Work to be completed: An exact reproduction is needed of every line from the beginning of the data down to and including the line that contains "mobile home can", minus the pictures.
_ _ _ _ _
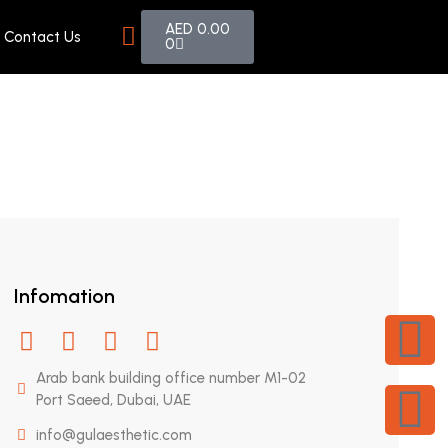
AED
0.00
Contact Us
0
Infomation
Arab bank building office number M1-02
Port Saeed, Dubai, UAE
info@gulaesthetic.com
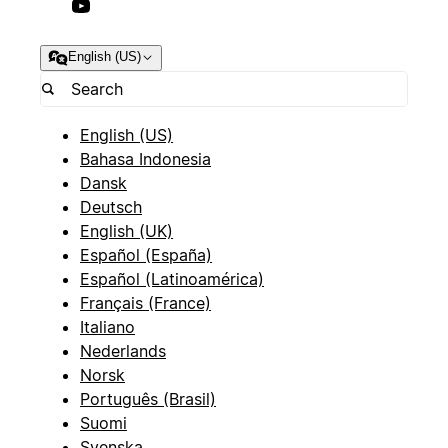
English (US)
English (US)
Bahasa Indonesia
Dansk
Deutsch
English (UK)
Español (España)
Español (Latinoamérica)
Français (France)
Italiano
Nederlands
Norsk
Português (Brasil)
Suomi
Svenska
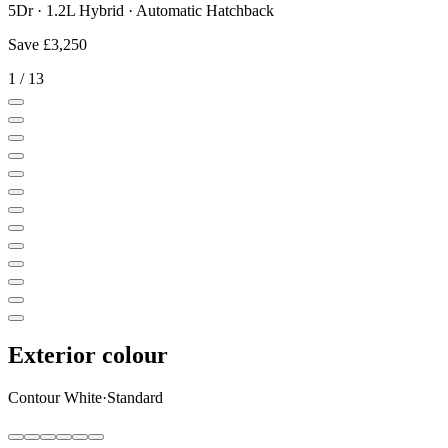
5Dr · 1.2L Hybrid · Automatic Hatchback
Save
£3,250
1
/
13
Exterior colour
Contour White
·
Standard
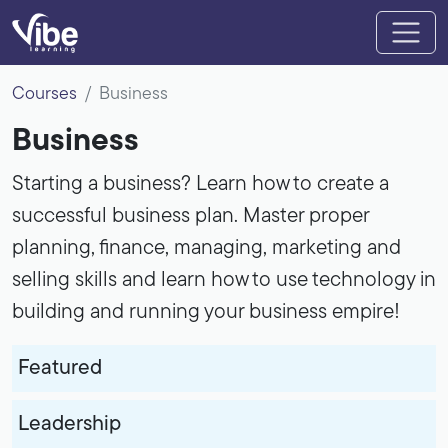
Courses
Business
Business
Starting a business? Learn how to create a
successful business plan. Master proper
planning, finance, managing, marketing and
selling skills and learn how to use technology in
building and running your business empire!
Featured
Leadership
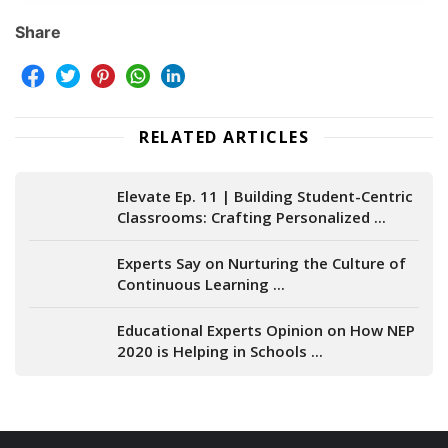
Share
RELATED ARTICLES
Elevate Ep. 11 | Building Student-Centric
Classrooms: Crafting Personalized ...
Experts Say on Nurturing the Culture of
Continuous Learning ...
Educational Experts Opinion on How NEP
2020 is Helping in Schools ...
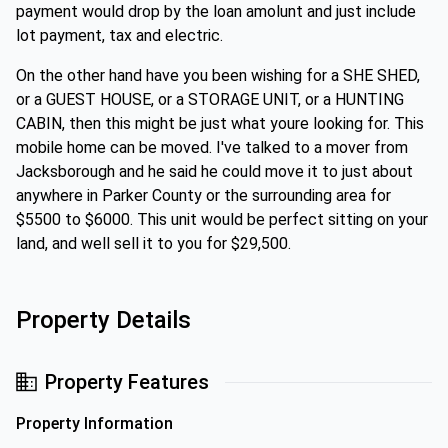
payment would drop by the loan amolunt and just include
lot payment, tax and electric.
On the other hand have you been wishing for a SHE SHED,
or a GUEST HOUSE, or a STORAGE UNIT, or a HUNTING
CABIN, then this might be just what youre looking for. This
mobile home can be moved. I've talked to a mover from
Jacksborough and he said he could move it to just about
anywhere in Parker County or the surrounding area for
$5500 to $6000. This unit would be perfect sitting on your
land, and well sell it to you for $29,500.
Property Details
Property Features
Property Information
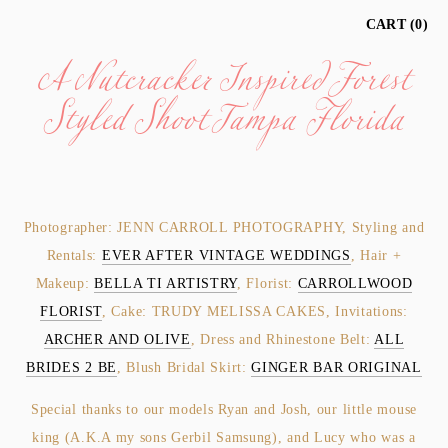
A Nutcracker Inspired Forest
CART
0
Styled Shoot Tampa Florida
Photographer: JENN CARROLL PHOTOGRAPHY, Styling and
Rentals:
EVER AFTER VINTAGE WEDDINGS
, Hair +
Makeup:
BELLA TI ARTISTRY
, Florist:
CARROLLWOOD
FLORIST
, Cake: TRUDY MELISSA CAKES, Invitations:
ARCHER AND OLIVE
, Dress and Rhinestone Belt:
ALL
BRIDES 2 BE
, Blush Bridal Skirt:
GINGER BAR ORIGINAL
Special thanks to our models Ryan and Josh, our little mouse
king (A.K.A my sons Gerbil Samsung), and Lucy who was a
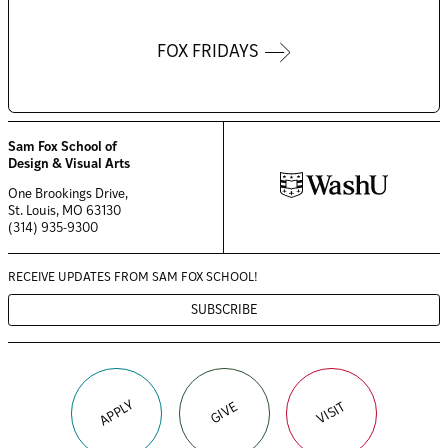
FOX FRIDAYS
Sam Fox School of
Design & Visual Arts
One Brookings Drive,
St. Louis, MO 63130
(314) 935-9300
RECEIVE UPDATES FROM
SAM FOX SCHOOL!
SUBSCRIBE
APPLY
VISIT
GIVE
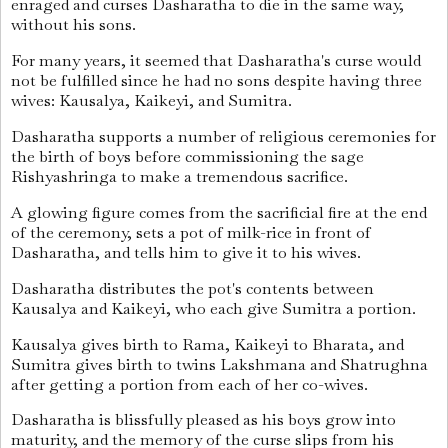
enraged and curses Dasharatha to die in the same way,
without his sons.
For many years, it seemed that Dasharatha's curse would
not be fulfilled since he had no sons despite having three
wives: Kausalya, Kaikeyi, and Sumitra.
Dasharatha supports a number of religious ceremonies for
the birth of boys before commissioning the sage
Rishyashringa to make a tremendous sacrifice.
A glowing figure comes from the sacrificial fire at the end
of the ceremony, sets a pot of milk-rice in front of
Dasharatha, and tells him to give it to his wives.
Dasharatha distributes the pot's contents between
Kausalya and Kaikeyi, who each give Sumitra a portion.
Kausalya gives birth to Rama, Kaikeyi to Bharata, and
Sumitra gives birth to twins Lakshmana and Shatrughna
after getting a portion from each of her co-wives.
Dasharatha is blissfully pleased as his boys grow into
maturity, and the memory of the curse slips from his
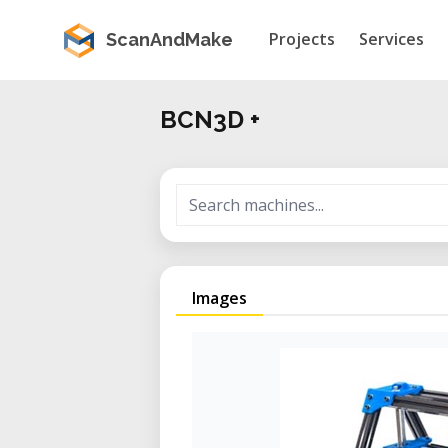
Projects
Services
ScanAndMake
BCN3D +
Images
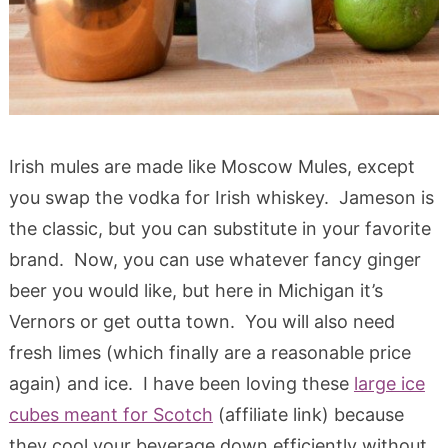
Irish mules are made like Moscow Mules, except
you swap the vodka for Irish whiskey. Jameson is
the classic, but you can substitute in your favorite
brand. Now, you can use whatever fancy ginger
beer you would like, but here in Michigan it’s
Vernors or get outta town. You will also need
fresh limes (which finally are a reasonable price
again) and ice. I have been loving these
large ice
cubes meant for Scotch
(affiliate link) because
they cool your beverage down efficiently without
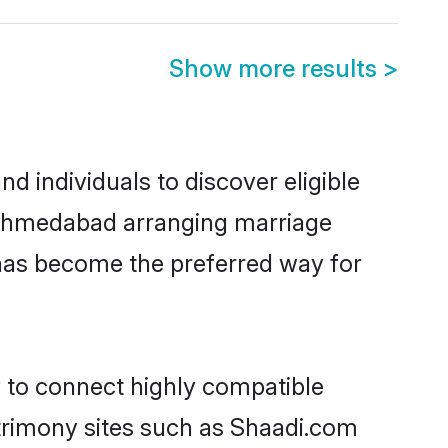
Show more results
>
 individuals to discover eligible
n Ahmedabad arranging marriage
 has become the preferred way for
y to connect highly compatible
atrimony sites such as Shaadi.com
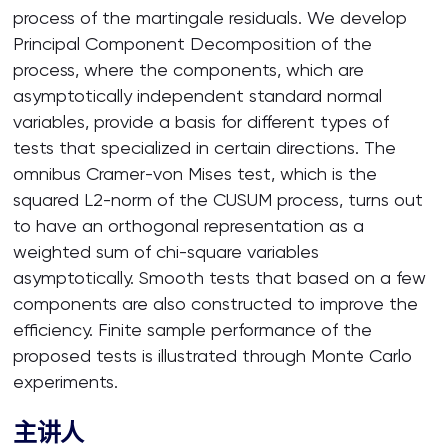
process of the martingale residuals. We develop
Principal Component Decomposition of the
process, where the components, which are
asymptotically independent standard normal
variables, provide a basis for different types of
tests that specialized in certain directions. The
omnibus Cramer-von Mises test, which is the
squared L2-norm of the CUSUM process, turns out
to have an orthogonal representation as a
weighted sum of chi-square variables
asymptotically. Smooth tests that based on a few
components are also constructed to improve the
efficiency. Finite sample performance of the
proposed tests is illustrated through Monte Carlo
experiments.
主讲人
_ _ _ _ _
Answer:
AED
0.00
Contact Us
0
Infomation
Arab bank building office number M1-02
Port Saeed, Dubai, UAE
info@gulaesthetic.com
English (US)
English (US)
Bahasa Indonesia
Dansk
Deutsch
English (UK)
Español (España)
Español (Latinoamérica)
Français (France)
Italiano
Nederlands
Norsk
Português (Brasil)
Suomi
Svenska
5Dr · 1.2L Hybrid · Automatic Hatchback
Save
£3,250
1
/
13
Exterior colour
Contour White
·
Standard
Courses
Business
Business
Starting a business? Learn how to create a
successful business plan. Master proper
planning, finance, managing, marketing and
selling skills and learn how to use technology in
building and running your business empire!
Featured
Leadership
Share
RELATED ARTICLES
Elevate Ep. 11 | Building Student-Centric
Classrooms: Crafting Personalized ...
Experts Say on Nurturing the Culture of
Continuous Learning ...
Educational Experts Opinion on How NEP
2020 is Helping in Schools ...
payment would drop by the loan amolunt and just include
lot payment, tax and electric.
On the other hand have you been wishing for a SHE SHED,
or a GUEST HOUSE, or a STORAGE UNIT, or a HUNTING
CABIN, then this might be just what youre looking for. This
mobile home can be moved. I've talked to a mover from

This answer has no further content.